Paul Greenberg is the editorial page editor for the Arkansas Democrat-Gazette as well as a contributing columnist not only for that paper but has also been featured in Jewish World Review. Like so many of my favorite writers, Mr. Greenberg has a way with words. He is obviously very well read and expresses himself so poignantly especially when he writes of his immigrant mother’s experiences upon coming to the US (some of my favorite stories), just as a for instance. He has been “accused” of using $20 words when a $2 word would do, but these critics obviously miss the flow of whatever he happens to be writing about. Mr. Greenberg has a real poetic flair about his writing style.
On July 25, 2007, Mr. Greenberg wrote an article about his family and their celebration of the birth of his new granddaughter entitled, “And so it goes” with a little family history to help connect the dots. On the same page (10b) were two different (yet similar) editorials about two different (yet similar) tragedies: one of a minor league first base coach who was hit and killed by a line drive foul ball right here in North Little Rock, Arkansas, the other of a man who was shot and killed by a stray bullet from a purse snatching gone bad, also right here in North Little Rock, Arkansas – all on the same day.

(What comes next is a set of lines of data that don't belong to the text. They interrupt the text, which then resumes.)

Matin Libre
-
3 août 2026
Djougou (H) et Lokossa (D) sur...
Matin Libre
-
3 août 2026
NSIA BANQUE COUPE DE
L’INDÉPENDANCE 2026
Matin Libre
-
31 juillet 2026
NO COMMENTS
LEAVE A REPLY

Both men were close to the same age (35 and 40, respectively), and neither was an intended victim (there is no indication that the shooter in the robbery was actually trying to kill anyone even though he is charged with capital murder in the crime). It would be hard to consider a murder to be a “freak accident” as if it were something completely out of the ordinary, yet the man was killed in a Wal Mart parking lot on a beautiful Sunday afternoon during the commission of a crime that is not typically associated with a fire arm. This poor man just stepped out of his car and into the path of a bullet.
On the opposing op-ed page were the typical letters to the editor and a couple of “I hate Bush and/or the establishment” blah-blah-blah commentaries on the particular gripe of the day. Each one touched on a particular topic that certainly meant something to each writer and each topic was important in its own context. In the “grand scheme”, however, page 11b was just not worthy of significant attention, not following page 10b.
Life is what it is. It doesn’t matter how important others may see such a life as having any particular impact one way or the other. What does matter is that in the scheme of life, there is unbound potential. Absent life, there is nothing. No potential. No significant anything. No particulars to consider one way or the other. Just. Nothing. And it is not a matter of a pendulum of importance swinging too far in one direction or the other. It either is, or it isn’t. For the pure purpose of matter on this earth and in this realm, there is no such thing as “too much” life because life is. It just is. Its value immeasurable; its potential incalculable. In death exists nothing; not “too much” or “too little. It. Is. Just. Nothing.
Far be it from me to decide what is or is not worthy of serious consideration but in the “grand scheme”, I think I’ve nailed it.